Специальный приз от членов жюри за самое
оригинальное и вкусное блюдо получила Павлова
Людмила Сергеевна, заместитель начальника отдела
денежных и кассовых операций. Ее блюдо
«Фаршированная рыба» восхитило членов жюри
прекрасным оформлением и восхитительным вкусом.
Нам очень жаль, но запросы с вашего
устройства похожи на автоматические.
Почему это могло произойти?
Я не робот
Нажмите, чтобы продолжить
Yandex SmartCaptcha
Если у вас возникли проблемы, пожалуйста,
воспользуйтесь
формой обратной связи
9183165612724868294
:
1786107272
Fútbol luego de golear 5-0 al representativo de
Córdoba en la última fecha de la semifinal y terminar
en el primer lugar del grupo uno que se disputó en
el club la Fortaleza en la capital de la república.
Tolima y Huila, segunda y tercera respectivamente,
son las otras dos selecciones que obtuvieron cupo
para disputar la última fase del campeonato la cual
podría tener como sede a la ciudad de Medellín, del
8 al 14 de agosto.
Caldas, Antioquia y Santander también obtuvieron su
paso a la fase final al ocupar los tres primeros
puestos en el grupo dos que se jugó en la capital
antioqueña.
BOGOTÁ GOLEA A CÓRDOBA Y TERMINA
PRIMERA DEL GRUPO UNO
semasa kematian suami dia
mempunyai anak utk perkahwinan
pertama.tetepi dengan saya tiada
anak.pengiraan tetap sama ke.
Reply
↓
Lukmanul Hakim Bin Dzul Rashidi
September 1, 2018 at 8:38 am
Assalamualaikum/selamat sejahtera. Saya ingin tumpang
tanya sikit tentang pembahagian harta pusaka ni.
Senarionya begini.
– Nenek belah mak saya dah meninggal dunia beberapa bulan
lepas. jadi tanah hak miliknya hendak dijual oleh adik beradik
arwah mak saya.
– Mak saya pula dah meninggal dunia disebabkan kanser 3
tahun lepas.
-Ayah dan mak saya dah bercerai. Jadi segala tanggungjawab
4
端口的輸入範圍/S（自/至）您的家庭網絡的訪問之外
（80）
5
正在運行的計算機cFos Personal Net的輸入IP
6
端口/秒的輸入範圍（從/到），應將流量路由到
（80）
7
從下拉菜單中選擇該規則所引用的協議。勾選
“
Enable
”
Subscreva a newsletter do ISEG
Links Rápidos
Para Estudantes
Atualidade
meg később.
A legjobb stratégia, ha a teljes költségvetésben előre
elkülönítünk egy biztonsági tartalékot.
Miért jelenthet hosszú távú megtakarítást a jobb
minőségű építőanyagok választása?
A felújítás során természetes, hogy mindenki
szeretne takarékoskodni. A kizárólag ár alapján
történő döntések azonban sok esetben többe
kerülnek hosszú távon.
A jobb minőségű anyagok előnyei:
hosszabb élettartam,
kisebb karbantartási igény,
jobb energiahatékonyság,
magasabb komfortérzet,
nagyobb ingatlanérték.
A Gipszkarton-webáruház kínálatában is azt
————————
> WHAT YOU WILL DO
Reproduce all of the data above word for word, keeping each line break and character unchanged.

> EXERCISE RESPONSE
Специальный приз от членов жюри за самое
оригинальное и вкусное блюдо получила Павлова
Людмила Сергеевна, заместитель начальника отдела
денежных и кассовых операций. Ее блюдо
«Фаршированная рыба» восхитило членов жюри
прекрасным оформлением и восхитительным вкусом.
Нам очень жаль, но запросы с вашего
устройства похожи на автоматические.
Почему это могло произойти?
Я не робот
Нажмите, чтобы продолжить
Yandex SmartCaptcha
Если у вас возникли проблемы, пожалуйста,
воспользуйтесь
формой обратной связи
9183165612724868294
:
1786107272
Fútbol luego de golear 5-0 al representativo de
Córdoba en la última fecha de la semifinal y terminar
en el primer lugar del grupo uno que se disputó en
el club la Fortaleza en la capital de la república.
Tolima y Huila, segunda y tercera respectivamente,
son las otras dos selecciones que obtuvieron cupo
para disputar la última fase del campeonato la cual
podría tener como sede a la ciudad de Medellín, del
8 al 14 de agosto.
Caldas, Antioquia y Santander también obtuvieron su
paso a la fase final al ocupar los tres primeros
puestos en el grupo dos que se jugó en la capital
antioqueña.
BOGOTÁ GOLEA A CÓRDOBA Y TERMINA
PRIMERA DEL GRUPO UNO
semasa kematian suami dia
mempunyai anak utk perkahwinan
pertama.tetepi dengan saya tiada
anak.pengiraan tetap sama ke.
Reply
↓
Lukmanul Hakim Bin Dzul Rashidi
September 1, 2018 at 8:38 am
Assalamualaikum/selamat sejahtera. Saya ingin tumpang
tanya sikit tentang pembahagian harta pusaka ni.
Senarionya begini.
– Nenek belah mak saya dah meninggal dunia beberapa bulan
lepas. jadi tanah hak miliknya hendak dijual oleh adik beradik
arwah mak saya.
– Mak saya pula dah meninggal dunia disebabkan kanser 3
tahun lepas.
-Ayah dan mak saya dah bercerai. Jadi segala tanggungjawab
4
端口的輸入範圍/S（自/至）您的家庭網絡的訪問之外
（80）
5
正在運行的計算機cFos Personal Net的輸入IP
6
端口/秒的輸入範圍（從/到），應將流量路由到
（80）
7
從下拉菜單中選擇該規則所引用的協議。勾選
“
Enable
”
Subscreva a newsletter do ISEG
Links Rápidos
Para Estudantes
Atualidade
meg később.
A legjobb stratégia, ha a teljes költségvetésben előre
elkülönítünk egy biztonsági tartalékot.
Miért jelenthet hosszú távú megtakarítást a jobb
minőségű építőanyagok választása?
A felújítás során természetes, hogy mindenki
szeretne takarékoskodni. A kizárólag ár alapján
történő döntések azonban sok esetben többe
kerülnek hosszú távon.
A jobb minőségű anyagok előnyei:
hosszabb élettartam,
kisebb karbantartási igény,
jobb energiahatékonyság,
magasabb komfortérzet,
nagyobb ingatlanérték.
A Gipszkarton-webáruház kínálatában is azt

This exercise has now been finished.